◆ **What is required**: Search the records for "September". Copy every line where it appears.

(Collected data)
↓↓↓

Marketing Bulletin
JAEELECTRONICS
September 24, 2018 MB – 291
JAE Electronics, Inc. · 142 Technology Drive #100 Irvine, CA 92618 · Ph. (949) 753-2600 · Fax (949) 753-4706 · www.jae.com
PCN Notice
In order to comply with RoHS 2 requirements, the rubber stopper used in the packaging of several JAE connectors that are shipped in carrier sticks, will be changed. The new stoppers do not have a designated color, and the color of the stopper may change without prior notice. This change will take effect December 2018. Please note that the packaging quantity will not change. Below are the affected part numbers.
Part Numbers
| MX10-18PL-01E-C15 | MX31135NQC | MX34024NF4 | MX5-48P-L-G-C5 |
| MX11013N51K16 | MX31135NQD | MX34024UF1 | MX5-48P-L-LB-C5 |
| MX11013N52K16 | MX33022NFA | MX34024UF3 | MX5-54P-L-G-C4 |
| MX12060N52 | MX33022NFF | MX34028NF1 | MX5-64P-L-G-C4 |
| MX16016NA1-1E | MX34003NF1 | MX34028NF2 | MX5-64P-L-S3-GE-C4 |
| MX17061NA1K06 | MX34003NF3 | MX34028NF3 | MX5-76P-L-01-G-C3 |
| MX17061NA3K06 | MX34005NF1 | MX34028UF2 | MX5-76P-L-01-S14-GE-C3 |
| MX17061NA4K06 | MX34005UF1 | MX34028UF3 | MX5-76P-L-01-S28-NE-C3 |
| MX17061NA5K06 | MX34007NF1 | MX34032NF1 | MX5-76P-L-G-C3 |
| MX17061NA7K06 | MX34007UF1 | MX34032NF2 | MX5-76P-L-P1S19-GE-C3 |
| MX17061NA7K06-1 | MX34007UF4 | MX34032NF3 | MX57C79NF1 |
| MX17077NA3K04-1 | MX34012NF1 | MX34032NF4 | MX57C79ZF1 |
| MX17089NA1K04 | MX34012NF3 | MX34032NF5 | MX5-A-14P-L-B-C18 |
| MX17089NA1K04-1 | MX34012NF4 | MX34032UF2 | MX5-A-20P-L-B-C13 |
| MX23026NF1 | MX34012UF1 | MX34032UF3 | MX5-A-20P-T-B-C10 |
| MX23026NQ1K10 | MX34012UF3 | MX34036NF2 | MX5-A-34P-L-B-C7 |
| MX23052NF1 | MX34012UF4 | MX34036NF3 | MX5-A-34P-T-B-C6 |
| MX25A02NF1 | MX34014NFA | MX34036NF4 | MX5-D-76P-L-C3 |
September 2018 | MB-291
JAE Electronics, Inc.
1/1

↑↑↑

◆ **Response area**:
September 24, 2018 MB – 291
September 2018 | MB-291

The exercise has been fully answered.